Responding to the Controversies over my March for Life Remarks

Responding to the Controversies over my March for Life Remarks January 20, 2019

Doing an imitation Native American chant and a gesture to jokingly mimic Native Americans is what I would call textbook racism.  And racism is a sin. Our faith requires us to look upon our neighbor as “another self.” We also believe that “Every form of social or cultural discrimination in fundamental personal rights on the grounds of sex, race, color, social conditions, language, or religion must be curbed and eradicated as incompatible with God’s design.” Not excused as kids being kids. Eradicated as incompatible with God’s design. And a public act of racism carried out playfully as if it’s a joke adds to the racism the sin of scandal— making others think that a sin is fun and okay.

Philips posed no threat to them. He was one geriatric Native American saying a prayer. The Black gentlemen protesting on the street posed no credible threat either (which isn’t to say they weren’t being incredibly annoying). The Covington students ought to have walked away or ignored it, but instead, from everything I saw, it looks like they chose to escalate at every opportunity. Up until then you could have said they were just stupid kids handling a scary situation unwisely. But mocking a Native American for being a Native American is overt racism, and publicly taking part in something like that while wearing your Catholic School gear is the sin of scandal.

They were behaving irresponsibly and escalating conflict however they could, which is bad enough, but putting on a show of apparent racism on top of it is even worse. There is no another-group-of-non-whites-scared-me-so-I-mocked-this-non-white exception to that rule. It’s just wrong.

My only amendment is that we need to be even more dismayed at the chaperones and teachers who enabled this situation to go on so long, and on any parents who never bothered to teach their sons that it’s okay to ignore hecklers calling you a cracker, and worse things, when you visit a big city.

Q: But they were BOYS being shouted at by MEN!
A: Those “boys” were in high school and I assume at least some of them were eighteen. An eighteen-year-old boy is a man, and everyone older than elementary school age needs to know how to ignore or de-escalate a conflict if they’re going to be allowed to go on a day-long field trip to a big city– PARTICULARLY when they’re going to a demonstration of any kind. People shout terrible things at March for Life demonstrators, and if you’re going to demonstrate you have to know how to deal with that ahead of time. We did back in my day. I was fifteen and sixteen and I didn’t shout back at people. If you’re too young to know how to handle a small pack of weird counter-protesters yelling hurtful things, you’re too young to go to the March for Life.

[Recorded data]
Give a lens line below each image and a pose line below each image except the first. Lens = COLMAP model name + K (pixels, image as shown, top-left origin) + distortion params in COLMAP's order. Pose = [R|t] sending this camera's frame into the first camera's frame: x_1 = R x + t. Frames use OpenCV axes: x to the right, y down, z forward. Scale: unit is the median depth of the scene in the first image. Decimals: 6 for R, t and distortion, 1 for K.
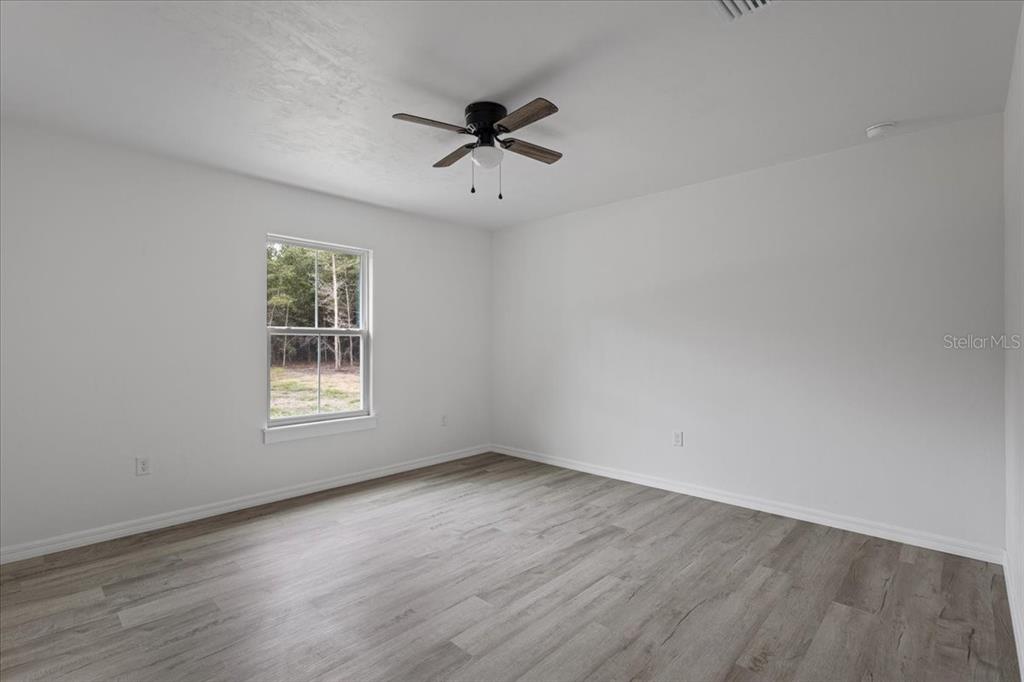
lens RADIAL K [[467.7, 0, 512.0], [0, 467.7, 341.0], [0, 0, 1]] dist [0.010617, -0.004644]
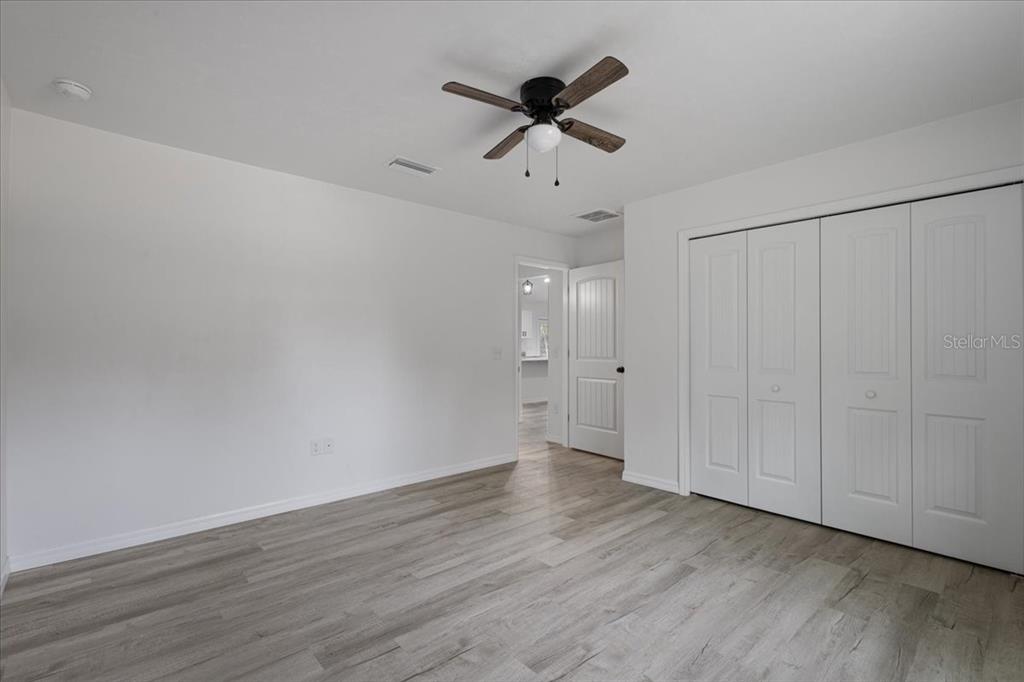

[Activity] Reproduce the March for Life post word for word, from "My only amendment" to "shouted at by MEN!".

[Answer below]
My only amendment is that we need to be even more dismayed at the chaperones and teachers who enabled this situation to go on so long, and on any parents who never bothered to teach their sons that it’s okay to ignore hecklers calling you a cracker, and worse things, when you visit a big city.

Q: But they were BOYS being shouted at by MEN!